While leaving the pictures out, set down only the lines from the one with "Coloração Pessoal" through the end of the records, exactly as they stand.

[[ RECORD SET open ]]

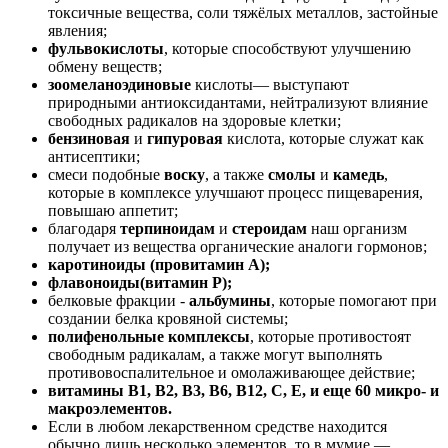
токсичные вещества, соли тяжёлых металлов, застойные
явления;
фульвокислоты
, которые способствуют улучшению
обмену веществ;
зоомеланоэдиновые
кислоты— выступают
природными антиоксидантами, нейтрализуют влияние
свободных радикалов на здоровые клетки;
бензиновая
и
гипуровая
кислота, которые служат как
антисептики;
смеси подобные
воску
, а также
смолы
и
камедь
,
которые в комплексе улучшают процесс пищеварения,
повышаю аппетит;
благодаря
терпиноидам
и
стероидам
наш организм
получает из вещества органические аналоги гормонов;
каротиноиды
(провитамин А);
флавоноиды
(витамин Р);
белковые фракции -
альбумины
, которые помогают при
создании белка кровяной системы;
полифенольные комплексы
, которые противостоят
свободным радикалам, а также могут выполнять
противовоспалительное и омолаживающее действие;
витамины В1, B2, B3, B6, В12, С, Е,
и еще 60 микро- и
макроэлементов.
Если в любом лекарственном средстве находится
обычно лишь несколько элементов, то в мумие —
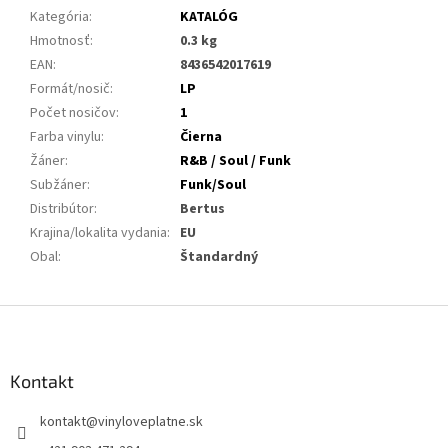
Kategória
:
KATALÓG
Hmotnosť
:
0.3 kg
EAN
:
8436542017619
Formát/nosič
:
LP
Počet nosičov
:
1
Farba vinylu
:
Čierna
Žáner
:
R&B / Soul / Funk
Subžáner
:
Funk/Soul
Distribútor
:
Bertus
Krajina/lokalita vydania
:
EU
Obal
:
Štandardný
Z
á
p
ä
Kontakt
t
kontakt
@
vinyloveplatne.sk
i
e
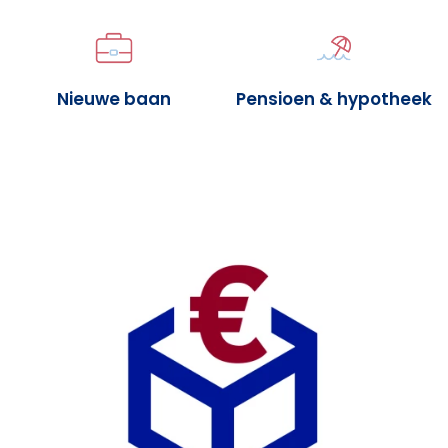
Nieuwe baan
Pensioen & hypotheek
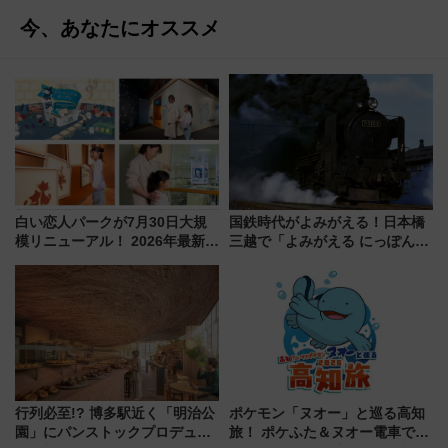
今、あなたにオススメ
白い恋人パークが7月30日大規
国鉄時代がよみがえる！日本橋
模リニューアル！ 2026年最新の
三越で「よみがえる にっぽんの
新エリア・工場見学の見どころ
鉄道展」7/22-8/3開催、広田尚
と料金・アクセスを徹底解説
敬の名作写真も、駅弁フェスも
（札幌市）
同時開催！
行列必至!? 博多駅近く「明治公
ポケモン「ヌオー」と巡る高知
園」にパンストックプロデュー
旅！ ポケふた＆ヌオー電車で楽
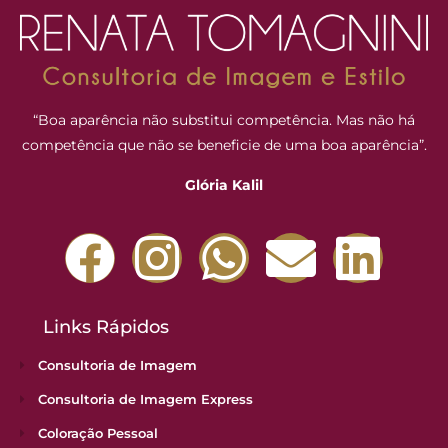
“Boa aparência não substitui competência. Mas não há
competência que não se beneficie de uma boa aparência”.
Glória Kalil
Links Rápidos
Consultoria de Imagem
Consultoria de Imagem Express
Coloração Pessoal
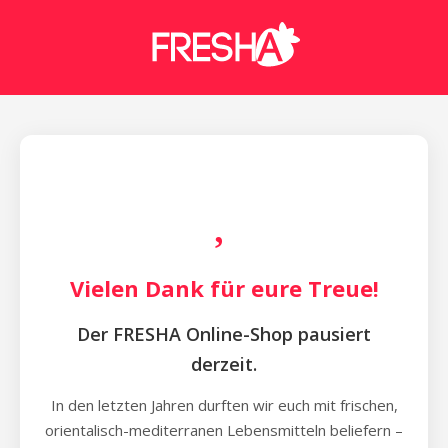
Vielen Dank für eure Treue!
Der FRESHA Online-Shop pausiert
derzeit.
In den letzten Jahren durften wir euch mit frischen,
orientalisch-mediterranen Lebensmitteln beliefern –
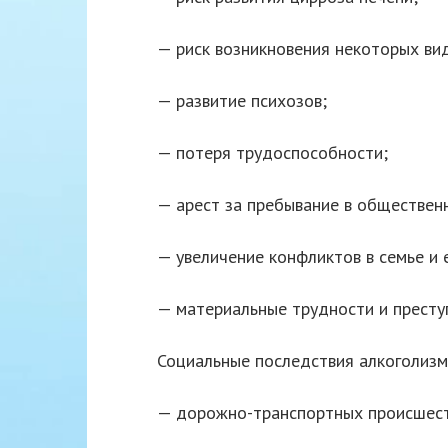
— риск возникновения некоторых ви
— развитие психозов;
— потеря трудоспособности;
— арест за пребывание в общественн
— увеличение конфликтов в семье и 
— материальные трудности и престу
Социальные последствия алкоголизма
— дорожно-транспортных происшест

[[ RECORD SET closed ]]

RESULT OF THIS TASK.
Coloração Pessoal
Vielen Dank für eure Treue!
Der FRESHA Online-Shop pausiert
derzeit.
In den letzten Jahren durften wir euch mit frischen,
orientalisch-mediterranen Lebensmitteln beliefern –
— риск возникновения некоторых ви
— развитие психозов;
— потеря трудоспособности;
— арест за пребывание в общественн
— увеличение конфликтов в семье и 
— материальные трудности и престу
Социальные последствия алкоголизма
— дорожно-транспортных происшест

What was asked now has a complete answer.